_WHAT IS BEING ASKED_.
Reproduce verbatim the lines starting at the one containing "### Рефакторинг та" and ending at the one containing "- [x] **Конфігурація", with both of those lines included.

_DATA FOR THE TASK_.
┄┄┄┄┄┄┄┄┄┄

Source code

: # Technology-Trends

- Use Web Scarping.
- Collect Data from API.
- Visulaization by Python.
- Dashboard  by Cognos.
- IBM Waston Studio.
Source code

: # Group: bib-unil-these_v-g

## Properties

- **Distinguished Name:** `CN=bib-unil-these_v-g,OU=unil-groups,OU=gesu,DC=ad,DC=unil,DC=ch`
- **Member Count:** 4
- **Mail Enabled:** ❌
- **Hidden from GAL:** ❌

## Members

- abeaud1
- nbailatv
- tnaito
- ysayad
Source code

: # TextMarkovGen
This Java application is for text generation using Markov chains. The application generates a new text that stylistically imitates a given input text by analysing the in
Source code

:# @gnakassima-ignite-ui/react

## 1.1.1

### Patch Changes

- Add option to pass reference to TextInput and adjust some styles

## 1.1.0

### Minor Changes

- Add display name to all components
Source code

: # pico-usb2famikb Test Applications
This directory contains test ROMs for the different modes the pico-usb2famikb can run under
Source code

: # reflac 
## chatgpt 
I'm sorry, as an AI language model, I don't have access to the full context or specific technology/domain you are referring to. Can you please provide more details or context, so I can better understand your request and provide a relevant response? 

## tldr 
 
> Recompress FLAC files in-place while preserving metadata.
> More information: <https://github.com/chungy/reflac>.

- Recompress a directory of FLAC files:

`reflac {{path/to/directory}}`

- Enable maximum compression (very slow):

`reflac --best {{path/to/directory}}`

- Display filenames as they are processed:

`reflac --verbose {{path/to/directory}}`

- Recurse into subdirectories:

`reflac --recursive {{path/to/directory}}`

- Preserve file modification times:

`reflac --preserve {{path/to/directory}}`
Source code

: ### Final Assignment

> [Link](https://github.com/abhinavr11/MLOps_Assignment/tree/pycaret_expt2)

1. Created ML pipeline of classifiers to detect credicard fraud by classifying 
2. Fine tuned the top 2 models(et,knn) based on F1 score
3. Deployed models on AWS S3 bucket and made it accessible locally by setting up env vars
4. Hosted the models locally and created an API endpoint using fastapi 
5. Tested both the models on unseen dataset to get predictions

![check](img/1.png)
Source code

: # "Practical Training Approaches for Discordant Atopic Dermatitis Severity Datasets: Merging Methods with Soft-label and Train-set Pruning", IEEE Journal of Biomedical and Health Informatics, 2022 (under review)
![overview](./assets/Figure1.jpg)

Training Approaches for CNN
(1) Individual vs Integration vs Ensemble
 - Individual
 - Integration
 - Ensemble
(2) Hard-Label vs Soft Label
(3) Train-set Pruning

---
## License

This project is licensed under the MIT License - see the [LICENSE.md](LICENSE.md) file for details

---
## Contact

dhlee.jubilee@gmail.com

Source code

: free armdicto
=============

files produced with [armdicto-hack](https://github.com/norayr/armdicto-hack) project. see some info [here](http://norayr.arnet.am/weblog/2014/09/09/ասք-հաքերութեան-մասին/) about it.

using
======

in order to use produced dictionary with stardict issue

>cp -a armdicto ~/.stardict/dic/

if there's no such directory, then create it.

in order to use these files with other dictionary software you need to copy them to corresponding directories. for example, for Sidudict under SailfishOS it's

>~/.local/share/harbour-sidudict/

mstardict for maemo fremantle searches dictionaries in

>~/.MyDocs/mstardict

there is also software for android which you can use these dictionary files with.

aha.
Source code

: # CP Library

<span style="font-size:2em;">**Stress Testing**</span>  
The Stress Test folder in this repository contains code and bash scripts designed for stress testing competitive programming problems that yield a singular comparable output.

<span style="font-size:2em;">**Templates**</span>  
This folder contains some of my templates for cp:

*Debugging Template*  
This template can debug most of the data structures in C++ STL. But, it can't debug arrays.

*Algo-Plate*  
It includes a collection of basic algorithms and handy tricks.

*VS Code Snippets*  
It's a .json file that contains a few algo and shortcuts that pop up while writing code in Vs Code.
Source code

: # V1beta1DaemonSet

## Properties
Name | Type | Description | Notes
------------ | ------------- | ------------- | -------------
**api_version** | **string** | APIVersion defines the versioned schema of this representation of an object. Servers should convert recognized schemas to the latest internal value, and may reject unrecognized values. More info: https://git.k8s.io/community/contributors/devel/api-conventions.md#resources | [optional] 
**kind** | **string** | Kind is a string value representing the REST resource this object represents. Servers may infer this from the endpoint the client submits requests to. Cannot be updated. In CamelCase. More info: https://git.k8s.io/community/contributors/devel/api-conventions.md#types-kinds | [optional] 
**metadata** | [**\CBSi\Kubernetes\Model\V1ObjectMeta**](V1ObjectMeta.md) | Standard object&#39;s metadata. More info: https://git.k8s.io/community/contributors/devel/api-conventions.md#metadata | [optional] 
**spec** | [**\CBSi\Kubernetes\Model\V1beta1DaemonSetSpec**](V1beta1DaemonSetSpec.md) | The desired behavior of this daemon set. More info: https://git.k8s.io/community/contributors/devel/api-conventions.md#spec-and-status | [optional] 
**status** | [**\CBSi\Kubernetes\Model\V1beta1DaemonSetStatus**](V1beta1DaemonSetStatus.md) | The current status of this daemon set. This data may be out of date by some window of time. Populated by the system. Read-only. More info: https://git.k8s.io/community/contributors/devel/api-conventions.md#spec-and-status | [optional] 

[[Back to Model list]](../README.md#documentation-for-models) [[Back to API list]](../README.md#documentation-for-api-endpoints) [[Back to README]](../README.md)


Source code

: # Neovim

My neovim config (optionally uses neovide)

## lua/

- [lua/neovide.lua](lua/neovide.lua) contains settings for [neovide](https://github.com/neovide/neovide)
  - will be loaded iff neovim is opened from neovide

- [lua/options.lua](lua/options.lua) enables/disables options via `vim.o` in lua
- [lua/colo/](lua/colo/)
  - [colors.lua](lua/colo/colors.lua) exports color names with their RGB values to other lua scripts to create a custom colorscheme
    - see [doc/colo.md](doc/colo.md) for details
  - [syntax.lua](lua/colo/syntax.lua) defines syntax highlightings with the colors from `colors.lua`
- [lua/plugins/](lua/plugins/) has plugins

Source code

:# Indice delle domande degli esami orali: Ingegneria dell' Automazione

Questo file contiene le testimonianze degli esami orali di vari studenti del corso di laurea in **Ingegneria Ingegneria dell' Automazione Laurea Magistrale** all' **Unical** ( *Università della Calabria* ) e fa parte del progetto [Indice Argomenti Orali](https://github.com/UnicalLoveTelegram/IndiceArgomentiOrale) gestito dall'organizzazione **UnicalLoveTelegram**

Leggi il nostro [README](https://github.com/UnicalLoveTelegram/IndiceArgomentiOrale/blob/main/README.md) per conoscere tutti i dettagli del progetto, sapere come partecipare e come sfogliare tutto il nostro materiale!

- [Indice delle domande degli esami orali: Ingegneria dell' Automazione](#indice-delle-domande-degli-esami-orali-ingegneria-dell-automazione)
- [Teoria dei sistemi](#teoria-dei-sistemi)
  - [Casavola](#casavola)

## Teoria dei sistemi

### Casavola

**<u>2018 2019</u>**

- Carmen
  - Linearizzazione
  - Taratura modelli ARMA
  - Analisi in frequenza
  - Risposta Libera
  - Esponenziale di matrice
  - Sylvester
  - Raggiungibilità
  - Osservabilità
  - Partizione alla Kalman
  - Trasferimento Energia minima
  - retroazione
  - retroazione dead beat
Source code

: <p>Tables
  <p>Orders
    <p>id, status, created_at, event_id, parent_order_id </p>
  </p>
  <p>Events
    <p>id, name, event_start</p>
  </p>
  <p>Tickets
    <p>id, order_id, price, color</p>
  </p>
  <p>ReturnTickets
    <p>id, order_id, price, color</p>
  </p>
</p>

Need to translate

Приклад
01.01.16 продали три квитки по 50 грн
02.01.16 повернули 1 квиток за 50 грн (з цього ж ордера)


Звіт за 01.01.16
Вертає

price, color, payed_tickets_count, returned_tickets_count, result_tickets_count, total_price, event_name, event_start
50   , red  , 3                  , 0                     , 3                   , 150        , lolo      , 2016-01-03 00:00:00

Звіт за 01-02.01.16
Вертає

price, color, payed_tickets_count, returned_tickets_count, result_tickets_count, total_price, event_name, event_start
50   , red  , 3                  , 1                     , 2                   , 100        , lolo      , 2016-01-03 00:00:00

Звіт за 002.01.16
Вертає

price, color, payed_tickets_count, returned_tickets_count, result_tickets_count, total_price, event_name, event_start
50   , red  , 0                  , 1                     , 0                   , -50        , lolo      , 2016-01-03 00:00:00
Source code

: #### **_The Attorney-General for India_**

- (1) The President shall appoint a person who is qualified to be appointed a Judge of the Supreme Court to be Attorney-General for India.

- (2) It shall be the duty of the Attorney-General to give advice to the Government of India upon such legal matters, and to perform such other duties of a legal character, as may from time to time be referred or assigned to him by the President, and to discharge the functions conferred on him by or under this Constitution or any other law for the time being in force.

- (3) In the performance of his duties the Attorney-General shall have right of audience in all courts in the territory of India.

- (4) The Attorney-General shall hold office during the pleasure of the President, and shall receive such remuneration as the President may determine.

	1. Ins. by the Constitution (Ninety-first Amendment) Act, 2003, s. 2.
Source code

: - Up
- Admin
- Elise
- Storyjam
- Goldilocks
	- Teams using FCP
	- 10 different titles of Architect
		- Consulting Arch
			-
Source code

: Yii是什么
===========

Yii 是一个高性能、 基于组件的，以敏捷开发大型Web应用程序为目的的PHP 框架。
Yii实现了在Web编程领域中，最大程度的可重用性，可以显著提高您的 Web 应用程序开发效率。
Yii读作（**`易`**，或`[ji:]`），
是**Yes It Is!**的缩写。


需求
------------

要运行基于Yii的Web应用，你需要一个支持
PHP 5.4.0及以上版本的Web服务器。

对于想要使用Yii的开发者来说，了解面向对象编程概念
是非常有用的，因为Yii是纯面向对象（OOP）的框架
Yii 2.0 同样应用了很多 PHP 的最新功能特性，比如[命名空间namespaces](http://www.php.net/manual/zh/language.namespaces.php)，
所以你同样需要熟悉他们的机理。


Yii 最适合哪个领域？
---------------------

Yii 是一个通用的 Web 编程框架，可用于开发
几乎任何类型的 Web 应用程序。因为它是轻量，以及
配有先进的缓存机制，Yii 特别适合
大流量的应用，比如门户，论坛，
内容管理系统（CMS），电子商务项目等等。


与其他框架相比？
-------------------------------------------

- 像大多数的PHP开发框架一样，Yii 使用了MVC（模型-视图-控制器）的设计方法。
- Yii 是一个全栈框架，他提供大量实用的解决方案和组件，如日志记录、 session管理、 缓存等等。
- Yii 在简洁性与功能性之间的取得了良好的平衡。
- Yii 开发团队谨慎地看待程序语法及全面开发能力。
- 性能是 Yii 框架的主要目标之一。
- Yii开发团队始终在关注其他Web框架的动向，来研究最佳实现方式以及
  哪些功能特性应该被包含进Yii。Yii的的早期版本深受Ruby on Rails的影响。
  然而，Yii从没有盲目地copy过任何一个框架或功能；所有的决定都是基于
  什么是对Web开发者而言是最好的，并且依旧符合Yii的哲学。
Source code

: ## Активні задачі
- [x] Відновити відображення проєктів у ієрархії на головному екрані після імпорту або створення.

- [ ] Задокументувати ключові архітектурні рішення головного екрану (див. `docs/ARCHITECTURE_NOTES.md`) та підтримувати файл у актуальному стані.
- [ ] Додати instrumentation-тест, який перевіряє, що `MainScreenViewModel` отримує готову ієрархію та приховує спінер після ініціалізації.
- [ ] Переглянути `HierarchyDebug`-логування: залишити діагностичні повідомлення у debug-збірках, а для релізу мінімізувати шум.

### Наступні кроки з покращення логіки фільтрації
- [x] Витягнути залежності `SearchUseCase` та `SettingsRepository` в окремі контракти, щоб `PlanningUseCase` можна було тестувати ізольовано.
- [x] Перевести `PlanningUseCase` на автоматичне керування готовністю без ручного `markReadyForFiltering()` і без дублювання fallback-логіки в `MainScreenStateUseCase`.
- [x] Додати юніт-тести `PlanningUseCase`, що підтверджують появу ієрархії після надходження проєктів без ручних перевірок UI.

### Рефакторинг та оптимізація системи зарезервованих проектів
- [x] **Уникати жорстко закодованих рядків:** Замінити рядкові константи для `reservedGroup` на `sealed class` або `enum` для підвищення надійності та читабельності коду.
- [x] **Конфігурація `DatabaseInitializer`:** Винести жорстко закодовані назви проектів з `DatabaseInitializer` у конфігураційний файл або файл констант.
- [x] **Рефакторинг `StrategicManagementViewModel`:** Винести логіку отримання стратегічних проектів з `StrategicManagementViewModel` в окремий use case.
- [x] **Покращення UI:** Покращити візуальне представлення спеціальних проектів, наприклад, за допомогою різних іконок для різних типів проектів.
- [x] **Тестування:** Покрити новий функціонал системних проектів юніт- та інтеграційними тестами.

┄┄┄┄┄┄┄┄┄┄

_TASK SOLUTION_.
### Рефакторинг та оптимізація системи зарезервованих проектів
- [x] **Уникати жорстко закодованих рядків:** Замінити рядкові константи для `reservedGroup` на `sealed class` або `enum` для підвищення надійності та читабельності коду.
- [x] **Конфігурація `DatabaseInitializer`:** Винести жорстко закодовані назви проектів з `DatabaseInitializer` у конфігураційний файл або файл констант.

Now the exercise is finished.